= Saved data entries =

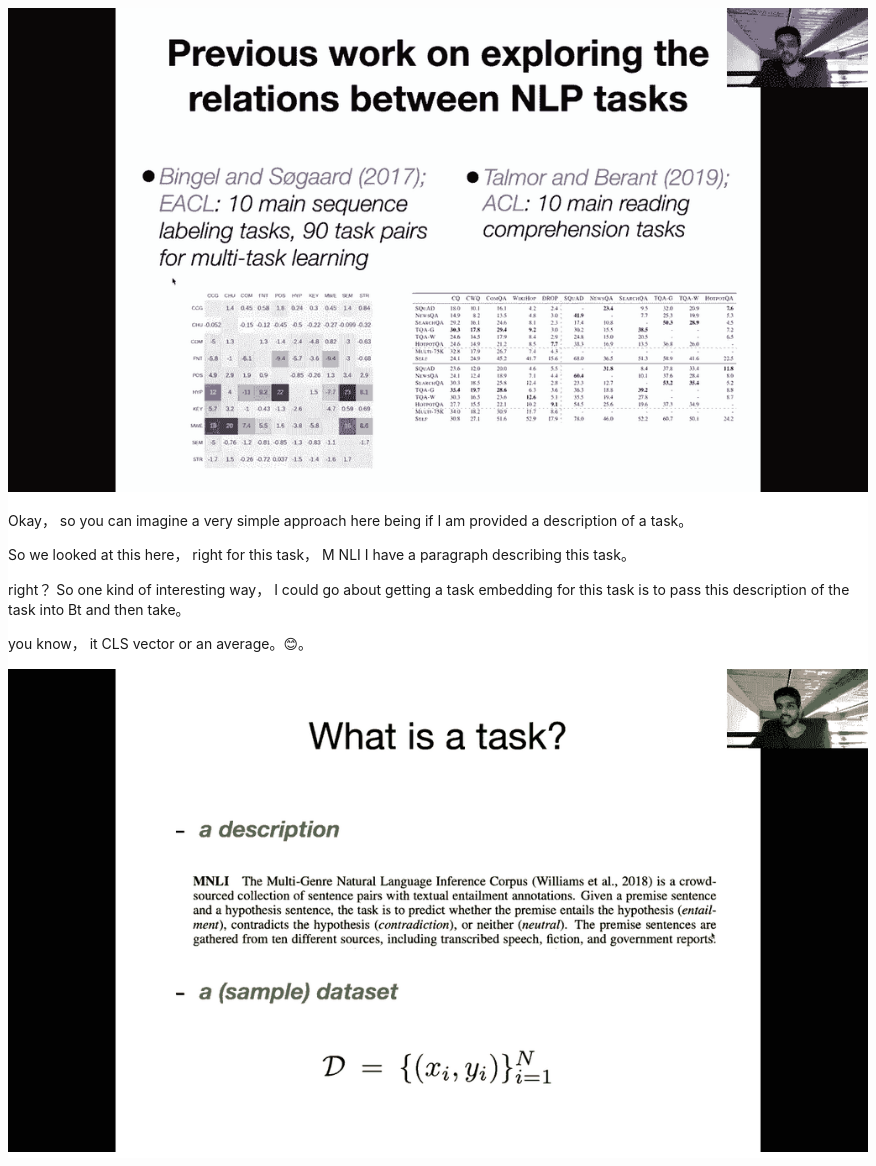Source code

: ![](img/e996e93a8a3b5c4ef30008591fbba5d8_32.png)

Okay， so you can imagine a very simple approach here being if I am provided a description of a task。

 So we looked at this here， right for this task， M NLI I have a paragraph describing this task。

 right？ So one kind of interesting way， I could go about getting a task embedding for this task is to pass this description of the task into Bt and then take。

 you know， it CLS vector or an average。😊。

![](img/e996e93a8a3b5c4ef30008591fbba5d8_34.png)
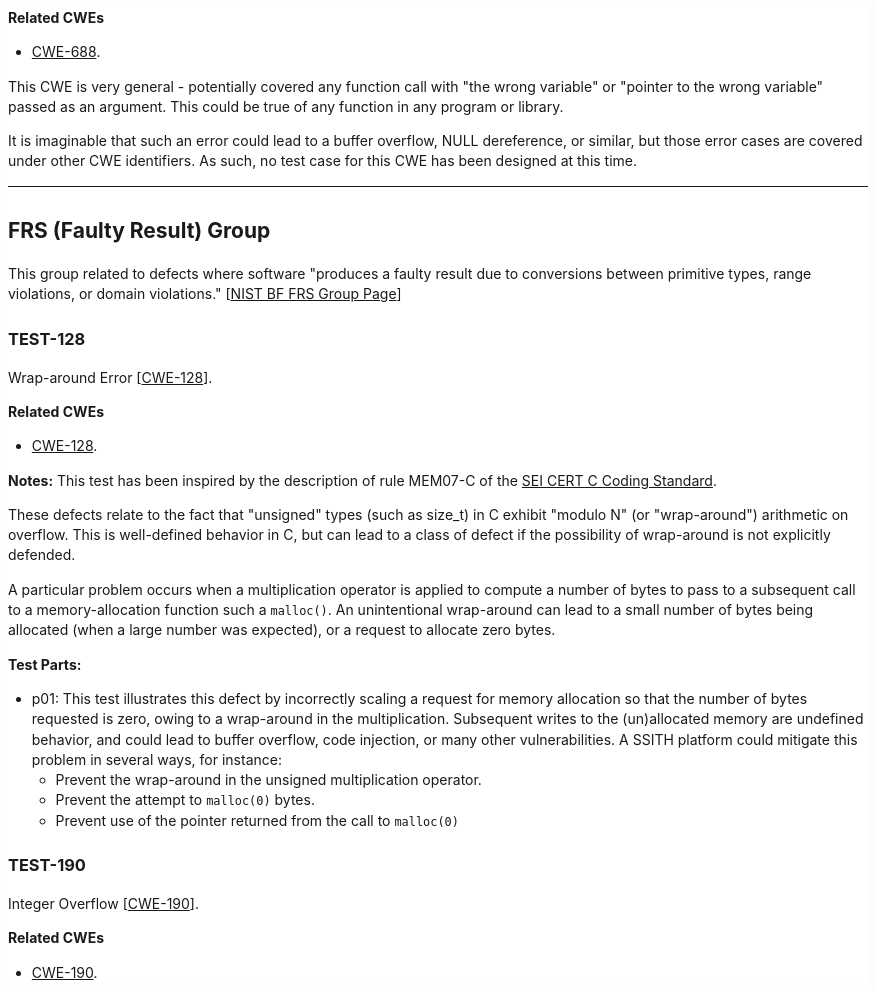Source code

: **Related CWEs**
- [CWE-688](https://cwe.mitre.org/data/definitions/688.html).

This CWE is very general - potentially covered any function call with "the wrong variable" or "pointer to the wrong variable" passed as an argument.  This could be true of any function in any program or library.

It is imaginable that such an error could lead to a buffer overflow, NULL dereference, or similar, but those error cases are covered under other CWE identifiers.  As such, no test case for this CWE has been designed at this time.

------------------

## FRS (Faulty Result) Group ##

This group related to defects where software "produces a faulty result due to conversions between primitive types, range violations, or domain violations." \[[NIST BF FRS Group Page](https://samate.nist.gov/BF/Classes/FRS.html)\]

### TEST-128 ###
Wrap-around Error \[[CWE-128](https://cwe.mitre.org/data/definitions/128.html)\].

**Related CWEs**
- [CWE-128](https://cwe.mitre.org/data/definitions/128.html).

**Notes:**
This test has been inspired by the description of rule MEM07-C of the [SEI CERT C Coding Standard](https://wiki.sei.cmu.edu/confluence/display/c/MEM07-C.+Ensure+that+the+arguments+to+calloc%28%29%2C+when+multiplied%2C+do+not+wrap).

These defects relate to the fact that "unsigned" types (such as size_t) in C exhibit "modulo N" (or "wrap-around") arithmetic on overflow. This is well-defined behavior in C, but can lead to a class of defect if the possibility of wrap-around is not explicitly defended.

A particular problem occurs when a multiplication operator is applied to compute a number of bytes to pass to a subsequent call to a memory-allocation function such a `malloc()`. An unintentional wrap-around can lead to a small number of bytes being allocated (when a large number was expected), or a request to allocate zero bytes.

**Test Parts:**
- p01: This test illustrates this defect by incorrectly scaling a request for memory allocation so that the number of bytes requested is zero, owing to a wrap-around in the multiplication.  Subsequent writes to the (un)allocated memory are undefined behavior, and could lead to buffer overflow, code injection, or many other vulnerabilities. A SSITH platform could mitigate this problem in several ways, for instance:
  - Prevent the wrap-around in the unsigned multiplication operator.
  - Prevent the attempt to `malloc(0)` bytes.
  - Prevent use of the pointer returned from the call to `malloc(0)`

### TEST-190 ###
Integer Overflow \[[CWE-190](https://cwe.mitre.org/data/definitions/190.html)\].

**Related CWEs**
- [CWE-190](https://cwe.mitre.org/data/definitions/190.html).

= What the exercise asks =
Exactly the lines above, from the one containing "you know， it CLS vector or an average。😊。" down to the one containing "- [CWE-688](https://cwe.mitre.org/data/definitions/688.html).", are to be repeated, including both ends. Pictures are not part of the copy.

= Task answer =
 you know， it CLS vector or an average。😊。

![](img/e996e93a8a3b5c4ef30008591fbba5d8_34.png)
Source code

: **Related CWEs**
- [CWE-688](https://cwe.mitre.org/data/definitions/688.html).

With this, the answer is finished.